[begin Record list]

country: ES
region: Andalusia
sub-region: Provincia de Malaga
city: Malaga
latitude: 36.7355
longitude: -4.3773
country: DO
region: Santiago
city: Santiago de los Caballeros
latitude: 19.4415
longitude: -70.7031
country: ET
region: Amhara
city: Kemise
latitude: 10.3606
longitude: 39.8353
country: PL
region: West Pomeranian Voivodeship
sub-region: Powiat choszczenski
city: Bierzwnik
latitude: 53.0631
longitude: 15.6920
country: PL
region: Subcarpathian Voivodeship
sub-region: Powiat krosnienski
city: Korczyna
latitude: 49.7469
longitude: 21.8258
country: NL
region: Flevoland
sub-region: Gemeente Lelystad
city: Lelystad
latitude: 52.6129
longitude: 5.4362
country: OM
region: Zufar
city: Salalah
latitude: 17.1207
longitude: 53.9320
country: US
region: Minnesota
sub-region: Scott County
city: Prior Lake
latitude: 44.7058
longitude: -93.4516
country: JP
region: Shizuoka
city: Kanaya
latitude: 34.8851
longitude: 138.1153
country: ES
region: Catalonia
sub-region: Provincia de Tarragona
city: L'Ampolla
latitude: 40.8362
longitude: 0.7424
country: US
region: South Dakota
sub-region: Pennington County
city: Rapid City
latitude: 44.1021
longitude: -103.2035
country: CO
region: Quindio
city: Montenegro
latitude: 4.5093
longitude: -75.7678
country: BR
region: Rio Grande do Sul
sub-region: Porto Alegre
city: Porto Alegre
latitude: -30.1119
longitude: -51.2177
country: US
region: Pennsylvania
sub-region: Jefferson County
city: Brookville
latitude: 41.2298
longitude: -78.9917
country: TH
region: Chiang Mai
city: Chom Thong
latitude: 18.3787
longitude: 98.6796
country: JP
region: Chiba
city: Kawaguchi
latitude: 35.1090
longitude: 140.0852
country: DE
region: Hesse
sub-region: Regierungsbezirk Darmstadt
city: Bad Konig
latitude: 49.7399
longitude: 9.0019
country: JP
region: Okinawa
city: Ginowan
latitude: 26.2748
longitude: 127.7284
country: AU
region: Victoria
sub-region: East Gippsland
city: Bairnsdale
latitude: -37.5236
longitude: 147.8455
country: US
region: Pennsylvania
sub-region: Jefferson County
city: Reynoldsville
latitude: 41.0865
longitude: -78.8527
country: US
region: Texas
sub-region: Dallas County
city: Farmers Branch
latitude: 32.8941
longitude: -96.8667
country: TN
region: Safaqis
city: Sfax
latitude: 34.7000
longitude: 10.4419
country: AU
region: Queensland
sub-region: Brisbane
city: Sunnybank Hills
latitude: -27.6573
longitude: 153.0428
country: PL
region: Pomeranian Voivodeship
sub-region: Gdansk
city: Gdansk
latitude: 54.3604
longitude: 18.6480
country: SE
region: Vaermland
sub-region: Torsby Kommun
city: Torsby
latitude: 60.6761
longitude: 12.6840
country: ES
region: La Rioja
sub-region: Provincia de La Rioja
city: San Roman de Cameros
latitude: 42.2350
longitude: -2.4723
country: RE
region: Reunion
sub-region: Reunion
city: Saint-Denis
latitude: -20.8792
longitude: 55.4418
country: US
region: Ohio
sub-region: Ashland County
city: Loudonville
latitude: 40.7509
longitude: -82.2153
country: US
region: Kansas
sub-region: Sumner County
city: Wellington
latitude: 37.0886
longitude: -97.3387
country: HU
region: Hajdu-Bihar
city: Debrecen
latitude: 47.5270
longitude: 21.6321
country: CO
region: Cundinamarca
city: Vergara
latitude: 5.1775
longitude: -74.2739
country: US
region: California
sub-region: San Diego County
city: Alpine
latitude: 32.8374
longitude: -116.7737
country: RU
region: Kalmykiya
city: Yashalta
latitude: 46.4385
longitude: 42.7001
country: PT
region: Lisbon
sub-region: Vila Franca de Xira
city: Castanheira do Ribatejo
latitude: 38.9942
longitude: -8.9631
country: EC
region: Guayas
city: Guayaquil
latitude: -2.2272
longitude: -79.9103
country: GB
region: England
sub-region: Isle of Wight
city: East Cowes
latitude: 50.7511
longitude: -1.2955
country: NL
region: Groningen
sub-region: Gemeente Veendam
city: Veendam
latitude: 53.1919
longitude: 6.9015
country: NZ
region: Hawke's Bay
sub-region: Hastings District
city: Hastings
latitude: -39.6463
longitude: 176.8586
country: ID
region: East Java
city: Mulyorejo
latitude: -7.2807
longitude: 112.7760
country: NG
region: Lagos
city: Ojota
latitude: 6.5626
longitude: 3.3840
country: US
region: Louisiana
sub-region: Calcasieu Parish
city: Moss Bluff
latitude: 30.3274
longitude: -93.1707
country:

[end Record list]

Exercise requirements:
Rewrite all the entries above, replacing "latitude" with "lat" and leaving everything else the same.

Correct result:
country: ES
region: Andalusia
sub-region: Provincia de Malaga
city: Malaga
lat: 36.7355
longitude: -4.3773
country: DO
region: Santiago
city: Santiago de los Caballeros
lat: 19.4415
longitude: -70.7031
country: ET
region: Amhara
city: Kemise
lat: 10.3606
longitude: 39.8353
country: PL
region: West Pomeranian Voivodeship
sub-region: Powiat choszczenski
city: Bierzwnik
lat: 53.0631
longitude: 15.6920
country: PL
region: Subcarpathian Voivodeship
sub-region: Powiat krosnienski
city: Korczyna
lat: 49.7469
longitude: 21.8258
country: NL
region: Flevoland
sub-region: Gemeente Lelystad
city: Lelystad
lat: 52.6129
longitude: 5.4362
country: OM
region: Zufar
city: Salalah
lat: 17.1207
longitude: 53.9320
country: US
region: Minnesota
sub-region: Scott County
city: Prior Lake
lat: 44.7058
longitude: -93.4516
country: JP
region: Shizuoka
city: Kanaya
lat: 34.8851
longitude: 138.1153
country: ES
region: Catalonia
sub-region: Provincia de Tarragona
city: L'Ampolla
lat: 40.8362
longitude: 0.7424
country: US
region: South Dakota
sub-region: Pennington County
city: Rapid City
lat: 44.1021
longitude: -103.2035
country: CO
region: Quindio
city: Montenegro
lat: 4.5093
longitude: -75.7678
country: BR
region: Rio Grande do Sul
sub-region: Porto Alegre
city: Porto Alegre
lat: -30.1119
longitude: -51.2177
country: US
region: Pennsylvania
sub-region: Jefferson County
city: Brookville
lat: 41.2298
longitude: -78.9917
country: TH
region: Chiang Mai
city: Chom Thong
lat: 18.3787
longitude: 98.6796
country: JP
region: Chiba
city: Kawaguchi
lat: 35.1090
longitude: 140.0852
country: DE
region: Hesse
sub-region: Regierungsbezirk Darmstadt
city: Bad Konig
lat: 49.7399
longitude: 9.0019
country: JP
region: Okinawa
city: Ginowan
lat: 26.2748
longitude: 127.7284
country: AU
region: Victoria
sub-region: East Gippsland
city: Bairnsdale
lat: -37.5236
longitude: 147.8455
country: US
region: Pennsylvania
sub-region: Jefferson County
city: Reynoldsville
lat: 41.0865
longitude: -78.8527
country: US
region: Texas
sub-region: Dallas County
city: Farmers Branch
lat: 32.8941
longitude: -96.8667
country: TN
region: Safaqis
city: Sfax
lat: 34.7000
longitude: 10.4419
country: AU
region: Queensland
sub-region: Brisbane
city: Sunnybank Hills
lat: -27.6573
longitude: 153.0428
country: PL
region: Pomeranian Voivodeship
sub-region: Gdansk
city: Gdansk
lat: 54.3604
longitude: 18.6480
country: SE
region: Vaermland
sub-region: Torsby Kommun
city: Torsby
lat: 60.6761
longitude: 12.6840
country: ES
region: La Rioja
sub-region: Provincia de La Rioja
city: San Roman de Cameros
lat: 42.2350
longitude: -2.4723
country: RE
region: Reunion
sub-region: Reunion
city: Saint-Denis
lat: -20.8792
longitude: 55.4418
country: US
region: Ohio
sub-region: Ashland County
city: Loudonville
lat: 40.7509
longitude: -82.2153
country: US
region: Kansas
sub-region: Sumner County
city: Wellington
lat: 37.0886
longitude: -97.3387
country: HU
region: Hajdu-Bihar
city: Debrecen
lat: 47.5270
longitude: 21.6321
country: CO
region: Cundinamarca
city: Vergara
lat: 5.1775
longitude: -74.2739
country: US
region: California
sub-region: San Diego County
city: Alpine
lat: 32.8374
longitude: -116.7737
country: RU
region: Kalmykiya
city: Yashalta
lat: 46.4385
longitude: 42.7001
country: PT
region: Lisbon
sub-region: Vila Franca de Xira
city: Castanheira do Ribatejo
lat: 38.9942
longitude: -8.9631
country: EC
region: Guayas
city: Guayaquil
lat: -2.2272
longitude: -79.9103
country: GB
region: England
sub-region: Isle of Wight
city: East Cowes
lat: 50.7511
longitude: -1.2955
country: NL
region: Groningen
sub-region: Gemeente Veendam
city: Veendam
lat: 53.1919
longitude: 6.9015
country: NZ
region: Hawke's Bay
sub-region: Hastings District
city: Hastings
lat: -39.6463
longitude: 176.8586
country: ID
region: East Java
city: Mulyorejo
lat: -7.2807
longitude: 112.7760
country: NG
region: Lagos
city: Ojota
lat: 6.5626
longitude: 3.3840
country: US
region: Louisiana
sub-region: Calcasieu Parish
city: Moss Bluff
lat: 30.3274
longitude: -93.1707
country:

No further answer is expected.